Elements applications of artificial intelligence in transport and logistics - страница 8



A probabilistic mutation is a mutation in which the probability that a new state will be observed in the current generation is unknown. Such mutations are closely related to genetic algorithms and error-prone mutations. Probability mutation is a useful method for checking that a system meets certain criteria. For example, a workflow has a certain error threshold that is determined by the context of the operation. In this case, the choice of a new sequence depends on the probability of getting an error.

Although probabilistic mutations are more complex than deterministic mutations, they are faster because there is no risk of failure. The probabilistic mutation algorithm, unlike deterministic mutations, can represent situations where the observed mutation probability is unknown. However, in contrast to the probabilistic mutation algorithm, parameters must be specified in a real genetic algorithm.

In practice, probabilistic mutations can be useful if the observed probabilities of each mutation are unknown. The difficulty of performing probabilistic mutations increases as more mutations are generated and the higher the probability of each mutation. Because of this, probabilistic mutations have the advantage of being more useful in situations where mutations occur frequently, and not just in one-off situations. Since probabilistic mutations tend to proceed very slowly and have a high probability of failure, probabilistic mutations can only be useful for systems that can undergo very high mutation rates.

There are also many hybrid mutation / genetic algorithms that are capable of generating deterministic or probabilistic mutations. Several variants of genetic algorithms have been used to create music for composers using the genetic algorithm.

Inspired by a common technique, Harald Helfgott and Alberto O. Dinei developed an algorithm called MUSICA that generates music from the sequences of the first, second, and third bytes of a song. Their algorithm generated music from a six-part extended chord composition. Their algorithm produced a sequence of byte values for each element of the extended chord, and the initial value could be either the first byte or the second byte.

In April 2012, researchers at Harvard University published the Efficient Design of a Quality Assured Musical Genome, which described an approach using a genetic algorithm to create musical works.
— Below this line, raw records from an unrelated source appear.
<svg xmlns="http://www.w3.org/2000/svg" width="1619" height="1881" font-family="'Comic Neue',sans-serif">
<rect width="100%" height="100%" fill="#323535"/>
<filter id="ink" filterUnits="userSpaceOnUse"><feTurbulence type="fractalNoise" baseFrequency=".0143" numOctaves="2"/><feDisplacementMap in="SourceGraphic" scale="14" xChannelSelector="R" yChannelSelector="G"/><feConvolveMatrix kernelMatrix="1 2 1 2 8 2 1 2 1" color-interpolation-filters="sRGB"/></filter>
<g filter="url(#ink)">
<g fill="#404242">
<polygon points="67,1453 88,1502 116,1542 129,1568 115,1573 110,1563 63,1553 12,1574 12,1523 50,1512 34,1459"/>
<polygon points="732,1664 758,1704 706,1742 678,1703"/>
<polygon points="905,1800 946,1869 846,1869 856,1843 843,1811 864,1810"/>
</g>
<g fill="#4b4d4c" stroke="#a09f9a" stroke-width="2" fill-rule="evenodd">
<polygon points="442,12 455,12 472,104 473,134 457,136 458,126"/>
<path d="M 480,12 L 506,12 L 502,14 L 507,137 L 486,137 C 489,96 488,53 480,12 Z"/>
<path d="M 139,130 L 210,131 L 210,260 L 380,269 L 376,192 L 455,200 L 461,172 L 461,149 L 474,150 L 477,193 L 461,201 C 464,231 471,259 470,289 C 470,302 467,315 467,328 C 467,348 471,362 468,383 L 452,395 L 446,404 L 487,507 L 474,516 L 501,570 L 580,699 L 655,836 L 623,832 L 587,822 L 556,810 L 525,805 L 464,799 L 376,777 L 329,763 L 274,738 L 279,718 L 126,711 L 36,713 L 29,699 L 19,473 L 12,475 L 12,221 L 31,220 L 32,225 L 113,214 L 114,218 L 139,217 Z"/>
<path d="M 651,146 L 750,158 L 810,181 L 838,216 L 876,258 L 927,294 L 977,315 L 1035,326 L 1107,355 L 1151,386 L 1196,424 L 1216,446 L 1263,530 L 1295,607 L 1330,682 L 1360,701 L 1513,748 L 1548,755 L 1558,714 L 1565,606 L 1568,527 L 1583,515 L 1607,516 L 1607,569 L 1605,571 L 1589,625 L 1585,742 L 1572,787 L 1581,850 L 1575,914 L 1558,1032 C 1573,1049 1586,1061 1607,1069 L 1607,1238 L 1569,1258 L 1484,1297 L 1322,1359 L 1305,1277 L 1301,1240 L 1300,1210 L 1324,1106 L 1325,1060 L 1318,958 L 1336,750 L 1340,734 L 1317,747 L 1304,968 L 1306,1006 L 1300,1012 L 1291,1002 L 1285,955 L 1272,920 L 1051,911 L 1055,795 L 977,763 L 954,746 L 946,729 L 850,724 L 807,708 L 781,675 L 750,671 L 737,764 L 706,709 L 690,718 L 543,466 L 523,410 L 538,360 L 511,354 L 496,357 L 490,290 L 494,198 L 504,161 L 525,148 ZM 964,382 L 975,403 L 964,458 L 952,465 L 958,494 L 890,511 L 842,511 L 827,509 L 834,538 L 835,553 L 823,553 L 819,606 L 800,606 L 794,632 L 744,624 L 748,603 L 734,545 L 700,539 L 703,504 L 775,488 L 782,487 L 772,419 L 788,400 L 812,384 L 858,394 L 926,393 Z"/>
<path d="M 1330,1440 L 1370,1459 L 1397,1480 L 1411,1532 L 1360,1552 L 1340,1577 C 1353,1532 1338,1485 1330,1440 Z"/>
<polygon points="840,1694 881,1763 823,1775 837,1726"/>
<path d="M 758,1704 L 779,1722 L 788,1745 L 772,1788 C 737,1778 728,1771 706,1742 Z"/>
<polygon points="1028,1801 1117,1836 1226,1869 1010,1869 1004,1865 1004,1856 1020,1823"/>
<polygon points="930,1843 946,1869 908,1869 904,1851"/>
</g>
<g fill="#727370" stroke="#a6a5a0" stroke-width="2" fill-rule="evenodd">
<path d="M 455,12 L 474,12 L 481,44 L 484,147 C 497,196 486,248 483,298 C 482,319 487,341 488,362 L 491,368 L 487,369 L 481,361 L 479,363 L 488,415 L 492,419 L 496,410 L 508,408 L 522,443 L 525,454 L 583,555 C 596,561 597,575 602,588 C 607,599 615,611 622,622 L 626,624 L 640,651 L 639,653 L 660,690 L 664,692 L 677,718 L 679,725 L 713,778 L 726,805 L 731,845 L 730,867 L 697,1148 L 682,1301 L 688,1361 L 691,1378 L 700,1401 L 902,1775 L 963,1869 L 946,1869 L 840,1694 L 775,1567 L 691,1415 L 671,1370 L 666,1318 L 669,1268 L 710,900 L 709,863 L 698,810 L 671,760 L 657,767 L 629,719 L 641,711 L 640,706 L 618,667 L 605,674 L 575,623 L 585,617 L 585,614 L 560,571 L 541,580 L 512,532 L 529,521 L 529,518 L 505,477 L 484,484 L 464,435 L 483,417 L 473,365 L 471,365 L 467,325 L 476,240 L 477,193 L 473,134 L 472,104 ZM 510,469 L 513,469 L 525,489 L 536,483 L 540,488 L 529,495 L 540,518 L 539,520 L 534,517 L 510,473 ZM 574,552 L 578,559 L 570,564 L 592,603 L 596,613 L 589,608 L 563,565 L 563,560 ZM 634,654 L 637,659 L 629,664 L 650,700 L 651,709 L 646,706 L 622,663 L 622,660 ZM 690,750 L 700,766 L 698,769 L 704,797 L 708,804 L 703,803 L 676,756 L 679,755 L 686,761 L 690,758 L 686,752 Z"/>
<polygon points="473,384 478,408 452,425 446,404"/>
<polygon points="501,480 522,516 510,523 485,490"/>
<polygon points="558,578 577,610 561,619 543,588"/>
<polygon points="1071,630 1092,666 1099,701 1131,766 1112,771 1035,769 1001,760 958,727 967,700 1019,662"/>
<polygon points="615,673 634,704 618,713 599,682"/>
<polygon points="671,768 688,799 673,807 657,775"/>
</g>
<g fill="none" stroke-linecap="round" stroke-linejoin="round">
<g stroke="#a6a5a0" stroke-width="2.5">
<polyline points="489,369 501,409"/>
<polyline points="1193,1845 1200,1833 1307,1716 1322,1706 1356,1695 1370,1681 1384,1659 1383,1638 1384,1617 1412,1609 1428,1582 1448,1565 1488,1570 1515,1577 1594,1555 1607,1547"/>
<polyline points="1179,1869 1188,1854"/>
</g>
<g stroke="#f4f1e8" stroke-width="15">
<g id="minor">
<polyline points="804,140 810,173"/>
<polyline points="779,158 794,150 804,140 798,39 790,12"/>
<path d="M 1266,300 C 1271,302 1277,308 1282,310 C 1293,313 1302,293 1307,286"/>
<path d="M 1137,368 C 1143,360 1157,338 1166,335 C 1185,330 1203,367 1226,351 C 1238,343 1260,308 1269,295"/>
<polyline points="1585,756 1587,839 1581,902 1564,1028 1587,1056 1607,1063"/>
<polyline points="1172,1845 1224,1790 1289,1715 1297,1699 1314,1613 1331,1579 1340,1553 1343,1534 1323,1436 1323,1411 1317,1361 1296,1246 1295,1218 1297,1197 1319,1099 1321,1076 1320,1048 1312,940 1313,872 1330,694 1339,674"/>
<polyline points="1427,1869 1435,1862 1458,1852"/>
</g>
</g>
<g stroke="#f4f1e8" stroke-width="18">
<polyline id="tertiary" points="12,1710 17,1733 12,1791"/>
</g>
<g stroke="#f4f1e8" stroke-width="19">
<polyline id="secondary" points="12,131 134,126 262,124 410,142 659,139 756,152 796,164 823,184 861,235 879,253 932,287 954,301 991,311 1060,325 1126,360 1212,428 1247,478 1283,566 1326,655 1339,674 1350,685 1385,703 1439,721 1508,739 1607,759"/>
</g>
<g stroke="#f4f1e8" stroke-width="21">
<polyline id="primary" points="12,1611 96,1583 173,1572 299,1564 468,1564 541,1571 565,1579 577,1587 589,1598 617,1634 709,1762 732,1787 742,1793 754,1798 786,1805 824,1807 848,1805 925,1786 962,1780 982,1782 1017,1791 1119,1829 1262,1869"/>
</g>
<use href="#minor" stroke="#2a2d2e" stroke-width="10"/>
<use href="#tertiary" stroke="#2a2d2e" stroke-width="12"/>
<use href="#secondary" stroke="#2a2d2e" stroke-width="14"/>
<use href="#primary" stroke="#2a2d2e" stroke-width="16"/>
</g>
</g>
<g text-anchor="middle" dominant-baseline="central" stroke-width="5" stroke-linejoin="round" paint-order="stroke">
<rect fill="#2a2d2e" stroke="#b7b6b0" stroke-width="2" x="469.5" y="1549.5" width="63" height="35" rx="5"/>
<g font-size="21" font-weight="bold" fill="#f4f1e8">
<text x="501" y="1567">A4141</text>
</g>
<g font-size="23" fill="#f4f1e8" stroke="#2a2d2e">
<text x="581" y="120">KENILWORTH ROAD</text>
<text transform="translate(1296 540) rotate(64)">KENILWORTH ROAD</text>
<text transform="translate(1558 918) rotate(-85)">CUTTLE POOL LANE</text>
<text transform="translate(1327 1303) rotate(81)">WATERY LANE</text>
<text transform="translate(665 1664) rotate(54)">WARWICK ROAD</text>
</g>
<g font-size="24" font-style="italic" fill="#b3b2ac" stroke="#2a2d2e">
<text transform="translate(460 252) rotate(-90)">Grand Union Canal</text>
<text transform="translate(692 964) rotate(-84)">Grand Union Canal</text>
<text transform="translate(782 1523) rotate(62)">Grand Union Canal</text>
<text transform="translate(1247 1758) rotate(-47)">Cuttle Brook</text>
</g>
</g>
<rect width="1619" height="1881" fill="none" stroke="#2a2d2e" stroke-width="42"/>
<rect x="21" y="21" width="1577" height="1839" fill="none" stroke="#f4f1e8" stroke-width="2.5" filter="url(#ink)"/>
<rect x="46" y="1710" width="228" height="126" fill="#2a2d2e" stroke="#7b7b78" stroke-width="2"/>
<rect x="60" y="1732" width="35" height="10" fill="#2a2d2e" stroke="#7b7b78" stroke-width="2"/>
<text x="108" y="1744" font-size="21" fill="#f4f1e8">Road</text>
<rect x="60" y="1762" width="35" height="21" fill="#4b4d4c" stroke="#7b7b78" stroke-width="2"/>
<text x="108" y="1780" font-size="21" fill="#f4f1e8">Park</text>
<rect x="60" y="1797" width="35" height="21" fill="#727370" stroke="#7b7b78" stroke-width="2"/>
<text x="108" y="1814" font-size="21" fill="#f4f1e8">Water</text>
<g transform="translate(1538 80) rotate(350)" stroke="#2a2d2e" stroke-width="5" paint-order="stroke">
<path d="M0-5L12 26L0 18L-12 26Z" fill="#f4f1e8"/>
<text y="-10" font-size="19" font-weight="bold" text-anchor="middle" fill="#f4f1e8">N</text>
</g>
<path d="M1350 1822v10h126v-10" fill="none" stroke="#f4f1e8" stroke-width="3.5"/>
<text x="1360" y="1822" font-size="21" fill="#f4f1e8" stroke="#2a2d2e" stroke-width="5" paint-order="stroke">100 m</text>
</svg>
Computer scientist Martin Wattenberg has proposed a proof of concept for an instrument based on a genetic algorithm capable of not only creating musical performances, but also composing them. His instrument, instead of randomly changing the elements of the performance, would keep certain similar elements constant. It performed both a «traditional» musical play and a «harmonizing» function. Wattenberg’s instrument would be more accurate, and one could compose the same piece using many different generative algorithms, each with different effects. The technology that makes the instruments would be available to musicians, allowing them to insert a musical phrase into the instrument and make it play a complete performance version.

Similar to modern electronic music, instruments that generate music can also be used to control light, sound, video, or displays.

In 1993, two scientists at the University of Minnesota developed a software package called Choir Designer to help researchers design scores for electronic musical instruments. With this package, the user creates fully detailed design plans for possible electronic musical instruments. The software allowed the user to enter a set of musical parameters into a folder-style document called a design template, and then use the music program to create complete, detailed, three-dimensional designs for the instrument and its parts. The data for the design templates was generated by Choir Designer software in a biological manner using genetic algorithms. One template could contain data from Propellerheads Reason music production software, Audacity digital sound editor, as well as regular computer data. In one template, for example, the SPL parameter could be changed to create a second, different sound. Today, no electronic instrument has been created using a design template, although in theory they could be.